Passage provided:
▼

Review by
Eric Hillis
Directed by: Chloe Okuna
Starring: Maika Monroe, Burn Gorman, Karl Glusman, Madalina Anea
Having starred in the modern horror classic
It Follows, Maika Monroe knows a thing or two about playing a stalking
victim. She's being stalked once again in director Chloe Okuna's
Watcher. Or is she? Okuna structures her film in a manner that makes us second
guess her heroine, only to ultimately scold us for ever doubting
her.
Monroe plays Julia, a former actress who has moved with her
half-Romanian husband Francis (Karl Glusman) to Bucharest, where
he has landed a job at the local office of some faceless American
corporation. On the night the couple moves into their spacious
apartment, Julia spots a figure standing in the dimly lit window of an
apartment across the street. Is he staring at her or just at the world
outside his window? Julia seems convinced it's the former but pulls the
curtain and forgets the matter.
When the beheaded victim of a serial killer dubbed "The Spider" is
discovered not too far from her new apartment, Julia begins to grow
increasingly uneasy about the potential voyeur living across the street.
She flees a repertory cinema when a man, who may or may not be her
would-be stalker, sits behind her. Did the man purposely choose this
seat or is assigned seating in place? (As a man, I always feel
uncomfortable when a cinema's assigned seating puts me right behind a
woman on her own in a half empty auditorium). In a local supermarket she
spots a man (Burn Gorman) who appears to be looking at her, or
maybe he's simply returning her own suspicious gaze. Later she follows
the man to his janitorial job in a basement strip club, becoming
something of a stalker herself.
Initially Watcher appears to be an
Eyes Wide Shut style examination of Anglo-Saxon frigidity,
paranoia and fear of the other. Unable to speak Romanian, Julia gets
mildly angry whenever her husband speaks with the locals in their own
tongue. This might be read as Okuna critiquing the very Anglo-Saxon
attitude of expecting the rest of the world to cater to our needs,
something compounded by the fact that none of the Romanian dialogue is
subtitled. I wonder how the film plays for those who can understand that
language and know exactly what is being said between Francis and the
natives. Are they actually mocking Julia, as she fears, or simply
engaging in everyday work gossip, as Francis claims?

▲

Entries provided:
▼

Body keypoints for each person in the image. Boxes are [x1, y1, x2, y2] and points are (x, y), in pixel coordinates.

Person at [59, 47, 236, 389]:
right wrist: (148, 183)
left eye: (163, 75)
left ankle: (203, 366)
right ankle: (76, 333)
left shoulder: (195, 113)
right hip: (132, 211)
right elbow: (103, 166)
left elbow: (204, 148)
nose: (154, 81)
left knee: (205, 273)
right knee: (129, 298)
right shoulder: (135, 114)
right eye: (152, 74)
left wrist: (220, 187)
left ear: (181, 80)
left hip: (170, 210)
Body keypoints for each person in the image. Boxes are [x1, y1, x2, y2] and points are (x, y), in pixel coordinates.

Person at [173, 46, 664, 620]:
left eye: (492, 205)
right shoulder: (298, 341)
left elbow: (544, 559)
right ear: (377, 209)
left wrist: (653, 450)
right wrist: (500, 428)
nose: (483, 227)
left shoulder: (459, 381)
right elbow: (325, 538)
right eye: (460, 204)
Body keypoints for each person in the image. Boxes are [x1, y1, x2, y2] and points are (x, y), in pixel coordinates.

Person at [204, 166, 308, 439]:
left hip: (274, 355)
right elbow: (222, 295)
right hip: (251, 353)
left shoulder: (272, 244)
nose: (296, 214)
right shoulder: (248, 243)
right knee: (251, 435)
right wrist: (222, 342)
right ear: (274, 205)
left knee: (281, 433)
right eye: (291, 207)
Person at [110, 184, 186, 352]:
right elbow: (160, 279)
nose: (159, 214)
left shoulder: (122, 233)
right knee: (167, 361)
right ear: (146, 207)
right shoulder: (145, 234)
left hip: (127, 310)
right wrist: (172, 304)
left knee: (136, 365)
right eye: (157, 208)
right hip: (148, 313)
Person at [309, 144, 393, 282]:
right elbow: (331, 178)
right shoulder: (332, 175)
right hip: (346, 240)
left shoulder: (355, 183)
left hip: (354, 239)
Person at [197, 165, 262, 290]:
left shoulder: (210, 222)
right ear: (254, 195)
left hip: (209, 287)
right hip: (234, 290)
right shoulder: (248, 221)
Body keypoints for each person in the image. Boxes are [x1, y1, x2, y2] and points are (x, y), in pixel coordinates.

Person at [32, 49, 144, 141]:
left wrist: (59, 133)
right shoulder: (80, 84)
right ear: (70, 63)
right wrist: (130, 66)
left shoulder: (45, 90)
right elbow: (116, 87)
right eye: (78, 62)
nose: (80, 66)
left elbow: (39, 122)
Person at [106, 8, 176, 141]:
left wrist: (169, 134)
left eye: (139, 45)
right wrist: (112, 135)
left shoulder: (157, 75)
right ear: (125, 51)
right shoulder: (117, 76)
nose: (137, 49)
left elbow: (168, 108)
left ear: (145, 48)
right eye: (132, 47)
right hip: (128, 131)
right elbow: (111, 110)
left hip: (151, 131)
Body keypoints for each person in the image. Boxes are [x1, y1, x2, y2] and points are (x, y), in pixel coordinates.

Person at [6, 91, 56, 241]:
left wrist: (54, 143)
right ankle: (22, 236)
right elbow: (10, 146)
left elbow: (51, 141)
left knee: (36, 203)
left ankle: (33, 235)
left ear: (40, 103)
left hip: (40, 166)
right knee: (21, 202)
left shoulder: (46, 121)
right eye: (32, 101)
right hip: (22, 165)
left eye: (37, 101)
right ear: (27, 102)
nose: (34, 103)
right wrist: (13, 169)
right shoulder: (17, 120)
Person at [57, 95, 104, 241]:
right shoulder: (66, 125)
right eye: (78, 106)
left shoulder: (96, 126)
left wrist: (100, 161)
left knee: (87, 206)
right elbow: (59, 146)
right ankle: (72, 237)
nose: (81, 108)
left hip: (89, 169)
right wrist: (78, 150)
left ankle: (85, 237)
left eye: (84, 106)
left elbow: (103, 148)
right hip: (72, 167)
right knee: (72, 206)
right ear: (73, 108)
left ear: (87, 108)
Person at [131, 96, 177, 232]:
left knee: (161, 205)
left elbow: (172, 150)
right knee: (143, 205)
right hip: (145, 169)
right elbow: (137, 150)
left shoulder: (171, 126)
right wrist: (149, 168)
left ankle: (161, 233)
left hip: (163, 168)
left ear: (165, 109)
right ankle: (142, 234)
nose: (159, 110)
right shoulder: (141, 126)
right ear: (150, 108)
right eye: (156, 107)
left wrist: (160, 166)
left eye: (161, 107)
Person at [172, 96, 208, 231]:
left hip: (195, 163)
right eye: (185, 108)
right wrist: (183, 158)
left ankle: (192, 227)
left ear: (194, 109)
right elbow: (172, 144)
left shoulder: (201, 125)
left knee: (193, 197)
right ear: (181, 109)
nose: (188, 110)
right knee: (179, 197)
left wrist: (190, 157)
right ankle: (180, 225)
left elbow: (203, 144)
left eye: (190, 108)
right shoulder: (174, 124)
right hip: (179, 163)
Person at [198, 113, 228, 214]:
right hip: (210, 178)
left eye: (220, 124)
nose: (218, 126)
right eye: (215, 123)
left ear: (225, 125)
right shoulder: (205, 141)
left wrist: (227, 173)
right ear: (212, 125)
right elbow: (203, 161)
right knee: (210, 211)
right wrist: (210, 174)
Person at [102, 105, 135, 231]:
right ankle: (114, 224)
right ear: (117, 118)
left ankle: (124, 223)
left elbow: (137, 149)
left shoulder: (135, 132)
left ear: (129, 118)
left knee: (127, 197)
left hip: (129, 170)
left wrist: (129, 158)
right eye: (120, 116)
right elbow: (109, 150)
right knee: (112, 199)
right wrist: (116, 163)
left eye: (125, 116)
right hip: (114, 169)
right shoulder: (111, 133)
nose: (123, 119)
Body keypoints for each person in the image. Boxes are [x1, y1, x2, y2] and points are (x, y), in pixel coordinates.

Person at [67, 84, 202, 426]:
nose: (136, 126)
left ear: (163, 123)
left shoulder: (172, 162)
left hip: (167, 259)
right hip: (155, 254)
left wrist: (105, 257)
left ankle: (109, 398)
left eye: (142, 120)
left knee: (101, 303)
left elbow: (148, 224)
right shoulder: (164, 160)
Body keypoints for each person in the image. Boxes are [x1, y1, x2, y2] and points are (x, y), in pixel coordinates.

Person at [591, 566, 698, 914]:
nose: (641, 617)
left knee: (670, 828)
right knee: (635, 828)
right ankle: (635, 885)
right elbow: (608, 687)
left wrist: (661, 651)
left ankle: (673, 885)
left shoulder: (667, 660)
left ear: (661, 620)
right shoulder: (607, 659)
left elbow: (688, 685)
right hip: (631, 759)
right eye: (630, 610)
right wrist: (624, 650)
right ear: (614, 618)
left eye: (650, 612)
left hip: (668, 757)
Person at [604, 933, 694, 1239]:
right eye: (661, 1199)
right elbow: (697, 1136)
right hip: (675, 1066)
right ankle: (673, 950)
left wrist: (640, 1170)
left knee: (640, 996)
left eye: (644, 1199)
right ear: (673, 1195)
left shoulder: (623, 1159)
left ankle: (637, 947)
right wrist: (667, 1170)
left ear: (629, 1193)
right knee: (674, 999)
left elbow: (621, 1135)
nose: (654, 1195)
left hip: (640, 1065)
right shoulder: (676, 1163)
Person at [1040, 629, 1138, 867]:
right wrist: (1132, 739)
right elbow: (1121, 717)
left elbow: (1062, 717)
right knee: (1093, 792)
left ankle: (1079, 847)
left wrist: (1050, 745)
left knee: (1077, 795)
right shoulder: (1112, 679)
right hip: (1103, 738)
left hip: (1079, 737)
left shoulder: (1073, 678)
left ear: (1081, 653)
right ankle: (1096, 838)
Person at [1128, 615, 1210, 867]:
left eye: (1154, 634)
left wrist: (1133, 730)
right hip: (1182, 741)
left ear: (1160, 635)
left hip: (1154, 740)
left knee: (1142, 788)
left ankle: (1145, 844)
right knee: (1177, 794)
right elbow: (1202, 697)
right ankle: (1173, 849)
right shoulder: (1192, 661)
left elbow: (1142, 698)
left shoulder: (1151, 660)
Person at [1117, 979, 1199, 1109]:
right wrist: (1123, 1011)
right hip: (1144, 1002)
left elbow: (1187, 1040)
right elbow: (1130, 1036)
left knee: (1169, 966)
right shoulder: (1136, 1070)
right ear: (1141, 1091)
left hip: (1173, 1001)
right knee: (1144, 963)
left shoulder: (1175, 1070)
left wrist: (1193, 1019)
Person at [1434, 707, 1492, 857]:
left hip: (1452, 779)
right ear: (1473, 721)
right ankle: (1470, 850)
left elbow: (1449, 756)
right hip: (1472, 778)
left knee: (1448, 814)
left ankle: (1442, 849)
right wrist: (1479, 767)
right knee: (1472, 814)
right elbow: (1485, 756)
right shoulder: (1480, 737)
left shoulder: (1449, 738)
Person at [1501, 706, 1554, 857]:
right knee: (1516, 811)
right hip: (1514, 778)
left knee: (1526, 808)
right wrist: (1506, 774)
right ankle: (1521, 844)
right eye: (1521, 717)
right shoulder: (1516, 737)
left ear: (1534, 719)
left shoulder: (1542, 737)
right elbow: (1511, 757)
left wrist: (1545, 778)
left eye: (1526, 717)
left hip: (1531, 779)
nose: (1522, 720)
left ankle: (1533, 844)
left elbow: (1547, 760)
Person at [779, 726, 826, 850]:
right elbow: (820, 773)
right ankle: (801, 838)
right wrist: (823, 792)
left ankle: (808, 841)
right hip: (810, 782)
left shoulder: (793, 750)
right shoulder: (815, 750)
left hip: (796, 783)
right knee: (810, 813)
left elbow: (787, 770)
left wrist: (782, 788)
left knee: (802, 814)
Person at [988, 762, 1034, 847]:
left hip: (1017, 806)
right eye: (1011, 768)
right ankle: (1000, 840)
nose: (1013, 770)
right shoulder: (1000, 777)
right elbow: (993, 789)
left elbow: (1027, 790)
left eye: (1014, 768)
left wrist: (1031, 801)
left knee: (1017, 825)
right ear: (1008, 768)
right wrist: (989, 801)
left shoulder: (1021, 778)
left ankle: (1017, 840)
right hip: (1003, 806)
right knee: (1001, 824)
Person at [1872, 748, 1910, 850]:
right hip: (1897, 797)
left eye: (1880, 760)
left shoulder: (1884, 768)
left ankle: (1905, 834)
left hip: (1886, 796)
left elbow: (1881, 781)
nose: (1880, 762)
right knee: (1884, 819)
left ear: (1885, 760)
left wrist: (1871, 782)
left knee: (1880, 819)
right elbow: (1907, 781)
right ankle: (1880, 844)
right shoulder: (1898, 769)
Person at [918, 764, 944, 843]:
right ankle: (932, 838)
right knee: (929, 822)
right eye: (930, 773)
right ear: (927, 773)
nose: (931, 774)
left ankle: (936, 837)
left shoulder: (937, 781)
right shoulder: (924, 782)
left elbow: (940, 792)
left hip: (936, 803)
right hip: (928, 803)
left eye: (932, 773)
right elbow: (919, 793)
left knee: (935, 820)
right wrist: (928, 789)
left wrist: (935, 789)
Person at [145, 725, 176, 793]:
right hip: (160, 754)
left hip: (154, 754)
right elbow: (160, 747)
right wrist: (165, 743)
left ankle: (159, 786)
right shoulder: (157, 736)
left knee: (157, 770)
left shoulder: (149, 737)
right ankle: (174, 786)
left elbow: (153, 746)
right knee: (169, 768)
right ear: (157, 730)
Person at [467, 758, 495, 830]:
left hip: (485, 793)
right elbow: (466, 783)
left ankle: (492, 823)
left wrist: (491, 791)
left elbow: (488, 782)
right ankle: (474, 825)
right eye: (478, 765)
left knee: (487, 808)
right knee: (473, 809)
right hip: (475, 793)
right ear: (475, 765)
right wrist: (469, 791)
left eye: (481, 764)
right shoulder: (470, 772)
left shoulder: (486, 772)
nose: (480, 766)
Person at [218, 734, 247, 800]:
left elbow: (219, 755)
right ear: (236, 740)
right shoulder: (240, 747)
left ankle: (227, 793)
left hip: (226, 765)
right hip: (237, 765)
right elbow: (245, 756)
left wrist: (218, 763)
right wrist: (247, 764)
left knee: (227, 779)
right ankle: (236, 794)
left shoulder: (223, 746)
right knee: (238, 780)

▲

According to the review of the film Watcher, to which city does Julia move with her husband Francis?

Result of the exercise:
Bucharest.